It seems we hear about it in increasing frequency nowadays; a friend or family member is scheduled for carpal tunnel surgery. What is carpal tunnel, and why is it becoming so commonplace?
There actually is a carpal tunnel, which is a small duct at the base of the hand where the median nerve and tendons lie. When these tendons become aggravated, the tunnel may decrease in size due to swelling which in turn squeezes the median nerve. This condition can cause numbness and/or weakness in the hand and wrist and pain. Causes are varied, although popular belief that repetitive movement is one that has little clinical data to back it up. Many doctors hold that people who develop carpal tunnel syndrome are actually predisposed to do so as their carpal tunnels are simply smaller than those of other people.

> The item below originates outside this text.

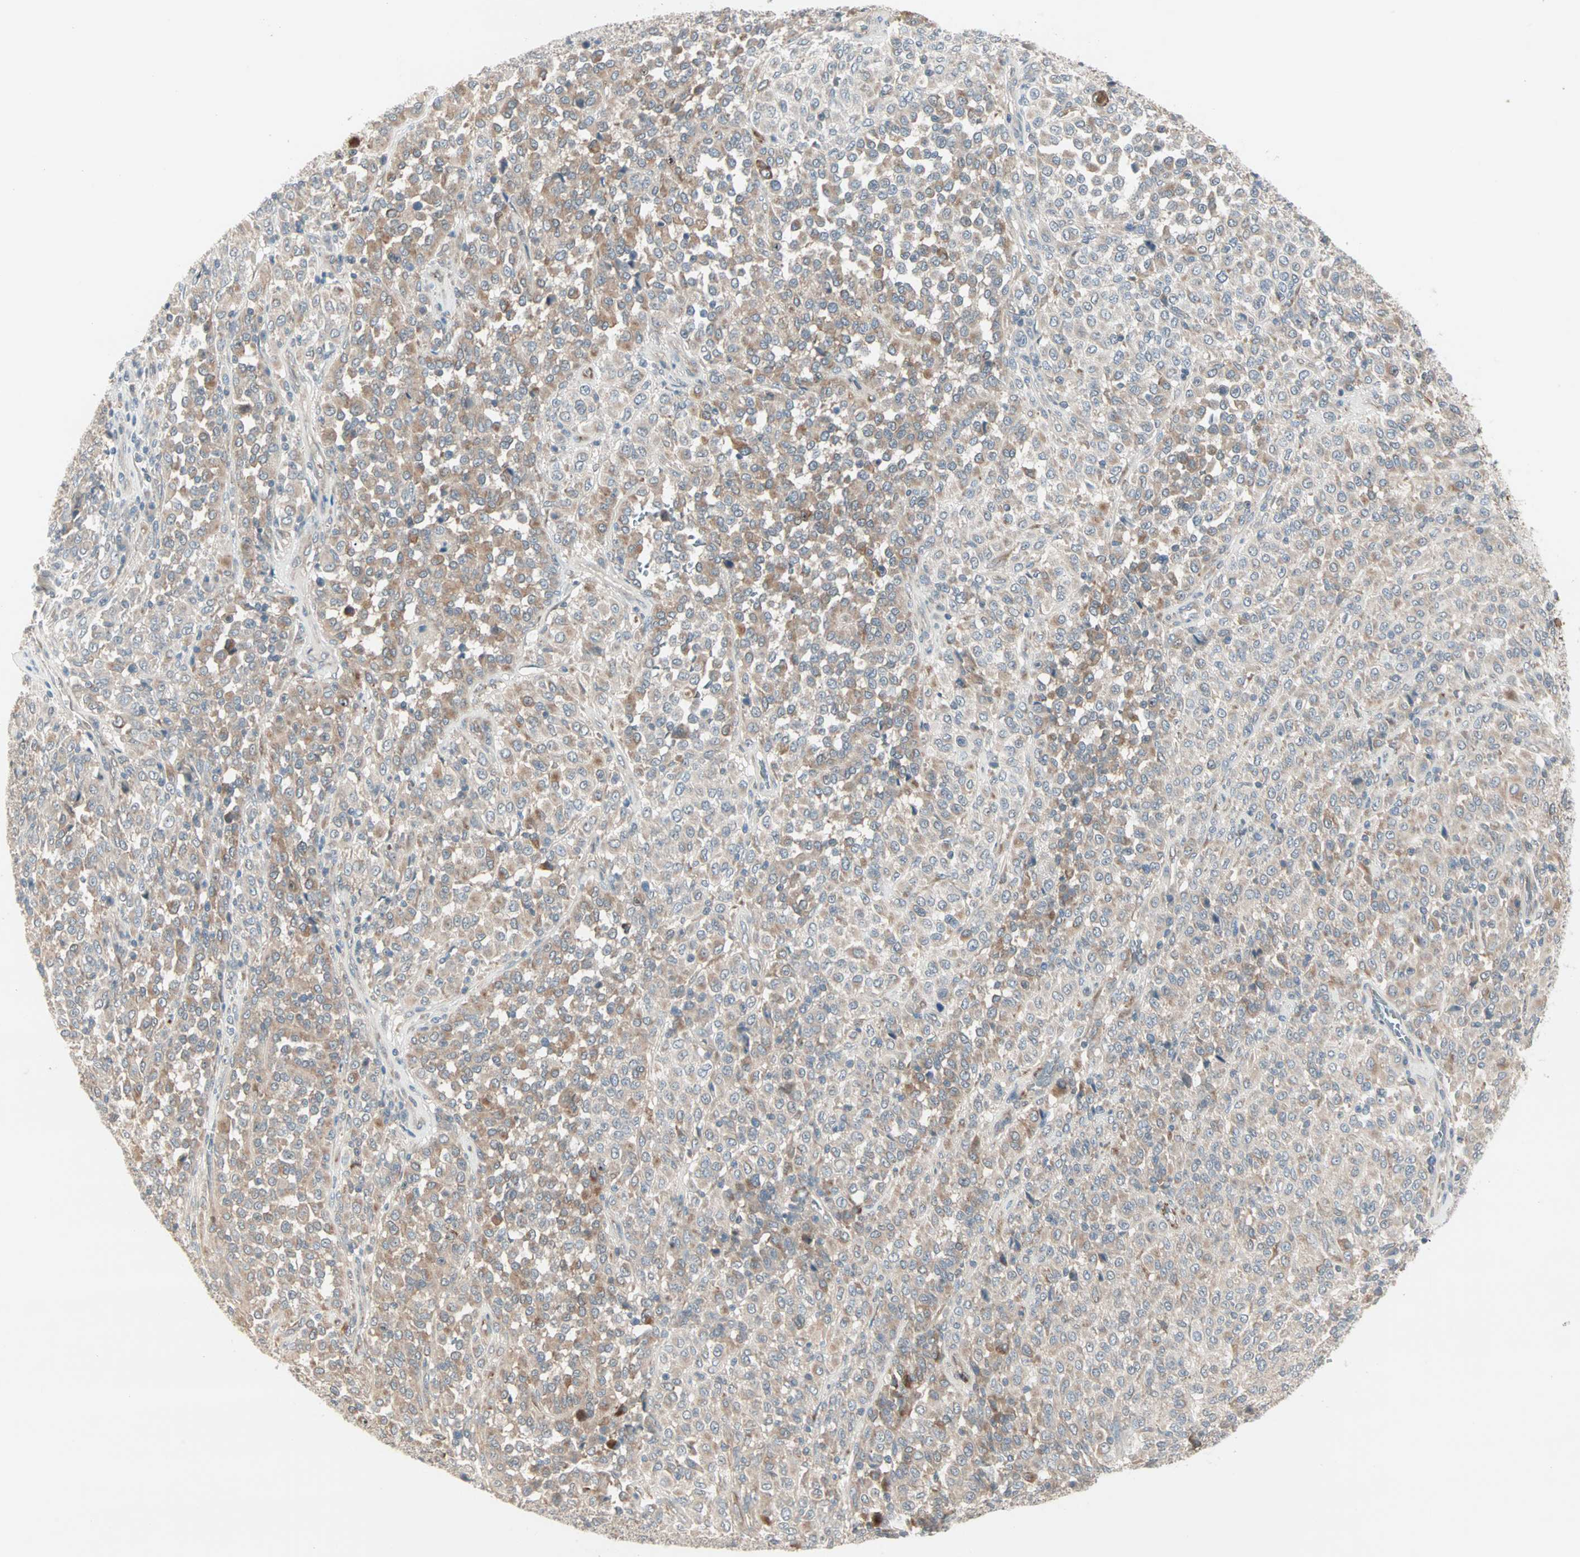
{"staining": {"intensity": "moderate", "quantity": ">75%", "location": "cytoplasmic/membranous"}, "tissue": "melanoma", "cell_type": "Tumor cells", "image_type": "cancer", "snomed": [{"axis": "morphology", "description": "Malignant melanoma, Metastatic site"}, {"axis": "topography", "description": "Pancreas"}], "caption": "Melanoma stained with DAB IHC shows medium levels of moderate cytoplasmic/membranous staining in about >75% of tumor cells. (IHC, brightfield microscopy, high magnification).", "gene": "ZFP36", "patient": {"sex": "female", "age": 30}}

Before recommending carpal tunnel surgery, doctors generally provide an extremely thorough examination to rule out bursitis or tendonitis, which mimic the symptoms of carpal tunnel. The Tunnel test and the Phalen test are two common procedures used to make the diagnosis. The Tunnel test involves a tapping on the median nerve; if substantial tingling or an electric shock-like feeling is experienced by the patient, the test is positive for carpal tunnel syndrome. Another test is the Phalen, which requires the patient to place the back of the hands together at the carpal site, lift the arms over the head and point the fingers of both hands downward and away. The existence of any tingling or numbness after one minute could indicate carpal tunnel syndrome.
When carpal tunnel surgery seems the only recourse to alleviate the pain and numbness, it usually means the patient has been treated under alternative methods unsuccessfully. There are two procedures considered for carpal tunnel surgery. The first is an open release surgery, the most traditional method. A two inch incision is made to facilitate the cutting of the carpal ligament, which enlarges the carpal tunnel. The advantage to this procedure is the out-patient status and minimal anesthesia.
The second method for carpal tunnel surgery is endoscopic. This procedure generally has a quicker recovery rate and less post-surgery pain. Two small incisions are made with this method; one in the wrist and one in the palm of the hand. A miniscule camera attached to a delicate tube is inserted to provide the surgeon a close-up view on a screen of the carpal ligament, which is cut to open the tunnel. The endoscopic method also uses local anesthesia as an out-patient and results in less scar formation.
The best way to treat carpal tunnel surgery is in prevention; however, when carpal tunnel surgery is required, it is comforting to know that the majority of patients have a full recovery. Maintaining a safe workplace and supporting your wrists may mean that carpal tunnel surgery can be avoided.